Problem to solve
Write out exactly the lines from the start of the entries through the one that contains "## Requirements", including both.
Start of Exercise material
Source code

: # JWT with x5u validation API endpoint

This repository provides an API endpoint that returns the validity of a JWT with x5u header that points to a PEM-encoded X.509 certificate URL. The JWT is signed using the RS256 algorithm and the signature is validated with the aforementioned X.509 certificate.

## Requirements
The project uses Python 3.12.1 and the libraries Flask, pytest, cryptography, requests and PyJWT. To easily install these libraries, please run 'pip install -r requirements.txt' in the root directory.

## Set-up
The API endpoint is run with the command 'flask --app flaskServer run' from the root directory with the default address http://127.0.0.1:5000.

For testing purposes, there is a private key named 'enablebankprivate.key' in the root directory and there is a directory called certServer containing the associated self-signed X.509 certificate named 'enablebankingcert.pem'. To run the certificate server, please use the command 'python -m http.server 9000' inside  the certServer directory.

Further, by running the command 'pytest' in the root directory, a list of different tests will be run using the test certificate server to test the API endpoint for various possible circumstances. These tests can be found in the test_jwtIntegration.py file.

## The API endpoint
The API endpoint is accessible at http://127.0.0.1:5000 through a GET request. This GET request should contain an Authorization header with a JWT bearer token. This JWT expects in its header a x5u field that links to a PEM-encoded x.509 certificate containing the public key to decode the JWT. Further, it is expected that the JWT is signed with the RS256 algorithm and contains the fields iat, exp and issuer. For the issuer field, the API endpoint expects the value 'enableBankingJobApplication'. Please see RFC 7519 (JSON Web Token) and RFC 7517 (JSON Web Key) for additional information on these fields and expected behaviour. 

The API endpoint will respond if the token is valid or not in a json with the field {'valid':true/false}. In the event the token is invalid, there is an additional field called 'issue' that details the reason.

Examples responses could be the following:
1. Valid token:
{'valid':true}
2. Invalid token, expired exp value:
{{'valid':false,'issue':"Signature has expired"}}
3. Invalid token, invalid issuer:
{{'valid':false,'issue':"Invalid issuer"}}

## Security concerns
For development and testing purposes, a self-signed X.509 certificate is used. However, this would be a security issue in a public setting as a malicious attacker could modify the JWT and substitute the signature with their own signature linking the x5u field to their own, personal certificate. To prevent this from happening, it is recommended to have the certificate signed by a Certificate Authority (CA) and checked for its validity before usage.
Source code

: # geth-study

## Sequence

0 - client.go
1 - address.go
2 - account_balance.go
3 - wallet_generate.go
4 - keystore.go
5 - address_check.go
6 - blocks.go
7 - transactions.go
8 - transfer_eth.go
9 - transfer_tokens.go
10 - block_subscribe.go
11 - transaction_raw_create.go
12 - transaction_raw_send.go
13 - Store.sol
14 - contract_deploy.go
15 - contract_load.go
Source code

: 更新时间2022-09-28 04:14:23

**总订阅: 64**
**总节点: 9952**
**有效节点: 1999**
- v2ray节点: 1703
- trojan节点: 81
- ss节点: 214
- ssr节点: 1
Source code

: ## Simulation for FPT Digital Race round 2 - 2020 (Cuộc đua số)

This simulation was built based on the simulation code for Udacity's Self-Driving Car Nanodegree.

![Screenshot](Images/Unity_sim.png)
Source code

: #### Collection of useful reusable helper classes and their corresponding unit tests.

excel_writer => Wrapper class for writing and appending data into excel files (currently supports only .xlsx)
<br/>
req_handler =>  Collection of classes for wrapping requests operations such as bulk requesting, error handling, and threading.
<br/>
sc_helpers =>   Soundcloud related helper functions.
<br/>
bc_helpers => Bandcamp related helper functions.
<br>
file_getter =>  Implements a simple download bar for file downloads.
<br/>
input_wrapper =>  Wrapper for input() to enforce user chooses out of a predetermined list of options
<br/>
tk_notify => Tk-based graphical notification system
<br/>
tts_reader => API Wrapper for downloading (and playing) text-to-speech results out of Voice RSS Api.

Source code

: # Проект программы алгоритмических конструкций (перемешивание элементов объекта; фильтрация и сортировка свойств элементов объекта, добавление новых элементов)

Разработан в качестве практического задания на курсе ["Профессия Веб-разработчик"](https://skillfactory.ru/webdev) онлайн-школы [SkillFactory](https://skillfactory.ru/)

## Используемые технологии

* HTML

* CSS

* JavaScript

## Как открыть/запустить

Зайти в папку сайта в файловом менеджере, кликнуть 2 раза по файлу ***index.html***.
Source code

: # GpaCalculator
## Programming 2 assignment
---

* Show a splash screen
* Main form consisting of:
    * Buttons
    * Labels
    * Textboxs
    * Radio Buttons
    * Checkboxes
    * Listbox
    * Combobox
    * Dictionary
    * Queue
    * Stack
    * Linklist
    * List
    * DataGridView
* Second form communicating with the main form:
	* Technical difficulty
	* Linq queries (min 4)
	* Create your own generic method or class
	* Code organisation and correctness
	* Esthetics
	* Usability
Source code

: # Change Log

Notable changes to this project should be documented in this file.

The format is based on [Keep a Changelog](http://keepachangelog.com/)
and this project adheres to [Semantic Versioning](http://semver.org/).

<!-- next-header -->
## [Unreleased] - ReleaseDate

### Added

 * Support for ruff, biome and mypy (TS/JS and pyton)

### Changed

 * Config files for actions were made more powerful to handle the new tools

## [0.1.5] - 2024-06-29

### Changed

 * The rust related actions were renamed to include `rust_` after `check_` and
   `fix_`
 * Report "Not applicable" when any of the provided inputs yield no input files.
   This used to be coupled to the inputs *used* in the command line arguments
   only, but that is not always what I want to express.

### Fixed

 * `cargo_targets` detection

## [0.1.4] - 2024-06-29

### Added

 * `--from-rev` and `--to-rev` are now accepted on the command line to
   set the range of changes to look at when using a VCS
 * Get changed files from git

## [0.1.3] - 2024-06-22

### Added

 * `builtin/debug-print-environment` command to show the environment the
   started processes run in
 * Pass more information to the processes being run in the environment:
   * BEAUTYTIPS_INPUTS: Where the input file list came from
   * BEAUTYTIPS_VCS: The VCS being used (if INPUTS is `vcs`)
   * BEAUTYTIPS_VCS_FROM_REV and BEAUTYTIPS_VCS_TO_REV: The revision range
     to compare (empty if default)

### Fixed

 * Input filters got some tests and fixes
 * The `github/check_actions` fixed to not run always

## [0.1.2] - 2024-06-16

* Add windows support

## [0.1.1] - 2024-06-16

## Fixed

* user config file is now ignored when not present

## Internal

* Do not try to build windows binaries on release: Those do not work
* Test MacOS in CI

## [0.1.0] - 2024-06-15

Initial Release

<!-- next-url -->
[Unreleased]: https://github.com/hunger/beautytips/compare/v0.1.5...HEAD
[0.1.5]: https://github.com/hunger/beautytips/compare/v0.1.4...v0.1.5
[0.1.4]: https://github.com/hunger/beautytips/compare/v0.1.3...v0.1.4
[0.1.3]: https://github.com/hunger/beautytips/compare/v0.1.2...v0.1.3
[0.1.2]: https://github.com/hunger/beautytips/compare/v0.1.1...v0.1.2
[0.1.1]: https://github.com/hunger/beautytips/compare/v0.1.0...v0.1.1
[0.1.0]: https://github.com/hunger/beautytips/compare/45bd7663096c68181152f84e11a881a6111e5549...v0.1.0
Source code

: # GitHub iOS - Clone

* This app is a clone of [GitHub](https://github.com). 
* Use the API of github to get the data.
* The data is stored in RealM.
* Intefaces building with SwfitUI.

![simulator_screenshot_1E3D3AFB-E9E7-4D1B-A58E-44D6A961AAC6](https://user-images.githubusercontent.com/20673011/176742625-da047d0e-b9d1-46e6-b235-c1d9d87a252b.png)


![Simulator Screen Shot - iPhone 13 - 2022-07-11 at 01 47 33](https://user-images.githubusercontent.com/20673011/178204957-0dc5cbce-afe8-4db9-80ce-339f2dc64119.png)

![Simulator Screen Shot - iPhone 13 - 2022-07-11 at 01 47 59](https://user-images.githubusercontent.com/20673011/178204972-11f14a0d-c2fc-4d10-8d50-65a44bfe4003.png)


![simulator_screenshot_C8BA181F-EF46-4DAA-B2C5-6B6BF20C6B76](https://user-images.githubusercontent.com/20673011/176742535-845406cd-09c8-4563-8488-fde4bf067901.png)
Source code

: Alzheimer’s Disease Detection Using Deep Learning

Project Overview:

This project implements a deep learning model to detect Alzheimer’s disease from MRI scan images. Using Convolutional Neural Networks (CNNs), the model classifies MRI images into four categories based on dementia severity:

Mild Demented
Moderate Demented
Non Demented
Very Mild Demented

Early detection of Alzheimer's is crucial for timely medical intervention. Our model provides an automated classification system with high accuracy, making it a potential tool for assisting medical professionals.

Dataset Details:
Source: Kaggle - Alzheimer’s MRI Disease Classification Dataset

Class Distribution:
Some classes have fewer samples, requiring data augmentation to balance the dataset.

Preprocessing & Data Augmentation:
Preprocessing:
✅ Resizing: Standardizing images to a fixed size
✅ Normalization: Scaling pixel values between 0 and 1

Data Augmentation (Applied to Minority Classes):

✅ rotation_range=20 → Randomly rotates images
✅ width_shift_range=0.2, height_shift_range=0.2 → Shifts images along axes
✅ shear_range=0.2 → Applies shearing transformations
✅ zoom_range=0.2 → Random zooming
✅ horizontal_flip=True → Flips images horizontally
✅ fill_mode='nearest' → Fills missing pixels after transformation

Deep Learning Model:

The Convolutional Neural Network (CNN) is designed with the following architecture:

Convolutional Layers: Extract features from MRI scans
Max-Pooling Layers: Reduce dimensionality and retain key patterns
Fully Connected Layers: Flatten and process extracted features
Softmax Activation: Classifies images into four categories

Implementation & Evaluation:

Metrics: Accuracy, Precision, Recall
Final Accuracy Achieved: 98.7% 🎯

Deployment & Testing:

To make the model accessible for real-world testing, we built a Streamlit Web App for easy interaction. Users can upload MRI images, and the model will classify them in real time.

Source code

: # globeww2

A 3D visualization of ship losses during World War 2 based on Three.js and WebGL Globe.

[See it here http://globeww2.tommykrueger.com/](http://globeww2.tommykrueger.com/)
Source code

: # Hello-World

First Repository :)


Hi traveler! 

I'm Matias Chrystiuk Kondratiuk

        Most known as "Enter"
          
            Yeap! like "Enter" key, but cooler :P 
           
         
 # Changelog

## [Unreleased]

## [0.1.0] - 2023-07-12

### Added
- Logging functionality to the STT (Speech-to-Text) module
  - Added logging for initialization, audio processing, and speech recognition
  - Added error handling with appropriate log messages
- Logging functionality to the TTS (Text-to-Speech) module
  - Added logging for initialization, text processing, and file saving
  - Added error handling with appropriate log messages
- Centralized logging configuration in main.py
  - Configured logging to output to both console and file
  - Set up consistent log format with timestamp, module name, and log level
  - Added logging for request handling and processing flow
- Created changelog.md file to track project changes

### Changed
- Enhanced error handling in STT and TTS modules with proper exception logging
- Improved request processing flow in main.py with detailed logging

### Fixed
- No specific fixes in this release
End of Exercise material
Result below
Source code

: # JWT with x5u validation API endpoint

This repository provides an API endpoint that returns the validity of a JWT with x5u header that points to a PEM-encoded X.509 certificate URL. The JWT is signed using the RS256 algorithm and the signature is validated with the aforementioned X.509 certificate.

## Requirements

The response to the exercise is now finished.